In that case, the court held that the notice to quit was equivocal because, on the one hand, it demanded possession of the premises for nonpayment of rent, and, on the other hand, it invited the tenant to remain in possession at an increased monthly amount. Nothing similar occurred here. There is nothing improper about seeking possession of the premises on one ground and seeking to void the tenancy on another, as long as those grounds are articulated and notice of them is given to the tenant. Furthermore, even if we were to assume that the two notices at issue created an ambiguity as to the date Newcomb was required to vacate the premises, it is clear that no ambiguity existed by the time of trial. We note that Newcomb was still in possession of the premises when she appeared in court via videoconference for trial on December 15, 2020. She did not express any confusion regarding the notices and defended herself against both the summary process action and the G. L. c. 139, § 19 complaint. Accordingly, we discern no sound factual basis for the judges decision that the two notices created an ambiguity and no sound legal basis for the judges conclusion that the plaintiff waived its right to proceed in the summary process action because it subsequently filed a complaint under G. L. c. 139, § 19. Moreover, we fail to see how the plaintiff could, as the judge stated, “choose one position and stick with it” when the alleged criminal activity on which the G. L. c. 139, § 19 complaint was based occurred months after the summary process action was filed. Clearly, the plaintiff had an obligation to act and not ignore the risk that Newcombs conduct posed to the safety and well-being of the other tenants. For these reasons, the judgment entered in favor of Newcomb in the summary process action is reversed, and, in its place, an order of judgment in favor of the plaintiff shall enter.
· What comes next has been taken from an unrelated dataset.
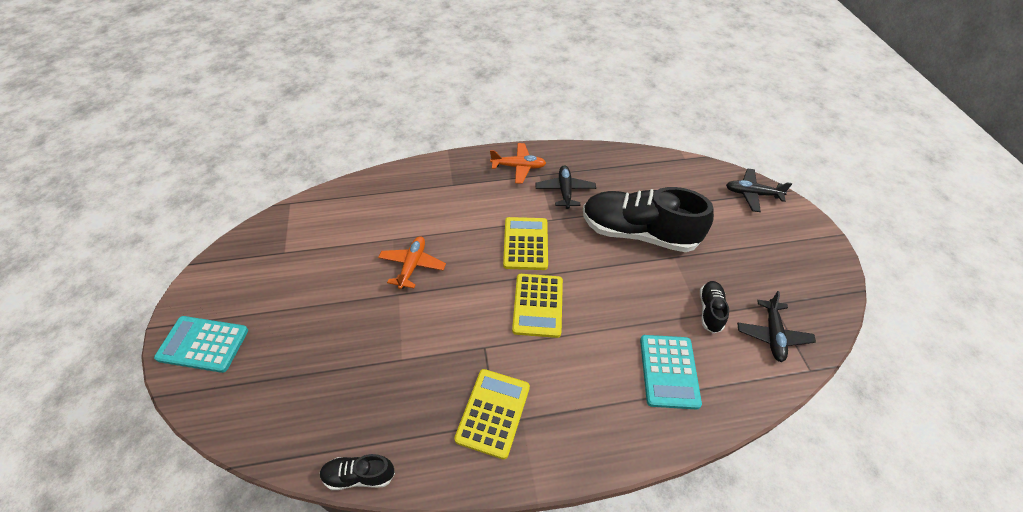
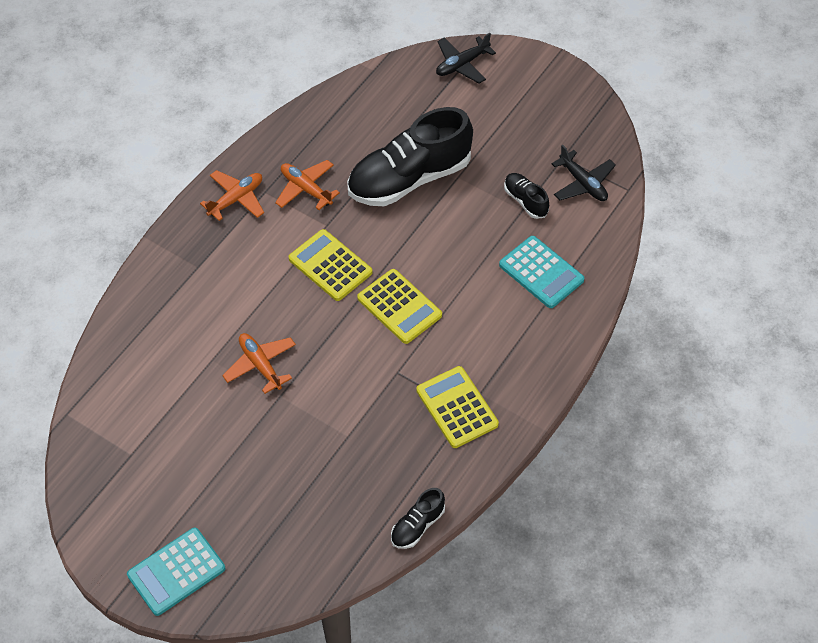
camera: 45 degrees left, 5 degrees up
(565, 191) = (306, 189): black plane -> orange plane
Next, the plaintiff argues that the judge erroneously concluded that Newcomb did not commit arson and, as a result, its G. L. c. 139, § 19 complaint should not have been dismissed. While we might not have reached the same conclusion as the judge, it appears that his decision was based on his assessment of Lundys and Newcombs credibility, both of whom gave conflicting accounts of the events in question. Because we cannot disturb a trial judges assessment of a witnesss credibility, see Buster v. George W. Moore, Inc., 438 Mass. 635, 644 (2003), we affirm the judgment dismissing the plaintiffs G. L. c. 139, § 19 complaint.

So ordered.

Affirmed

FOOTNOTES

2

.   It is not clear from the record whether the complaint was filed on March 16, 2020, as the judge states in his Findings of Fact, Rulings of Law and Order of Judgment, or on March 23, 2020, as indicated by the docket. Nothing turns on this discrepancy.

3

.   General Laws c. 139, § 19, in relevant part, provides that “if a tenant ․ [of] federal or state assisted housing commits an act or acts which would constitute a crime involving the use or threatened use of force or violence against the person of an employee ․ of state or federally assisted housing or against any person while such person is legally present on the premises ․ of federal or state assisted housing, such use or conduct shall, at the election of the lessor or owner, annul and make void the lease or other title under which such tenant or occupant holds possession and, without any act of the lessor or owner shall cause the right of possession to revert and vest in him, and the lessor or owner may seek an order requiring the tenant to vacate the premises or may avail himself of the remedy provided in chapter two hundred and thirty-nine.”

4

.   The two actions were tried “simultaneously,” but were not consolidated, and separate judgments were entered in each action.

5

.   The judge also relied on three decisions issued by two Housing Court judges and one District Court judge in the cases of English vs. Munroe, Boston Hous. Ct., No. 43972 (July 10, 1987); Thomas vs. Pelletier, Hampden Hous. Ct., No. SP2006-S87 (May 23, 1987); and Nichiniello vs. Akerly, Somerville Dist. Ct., No. CV-910 (Oct. 30, 1990). None of these decisions are binding on this court, and, in any event, all three are distinguishable.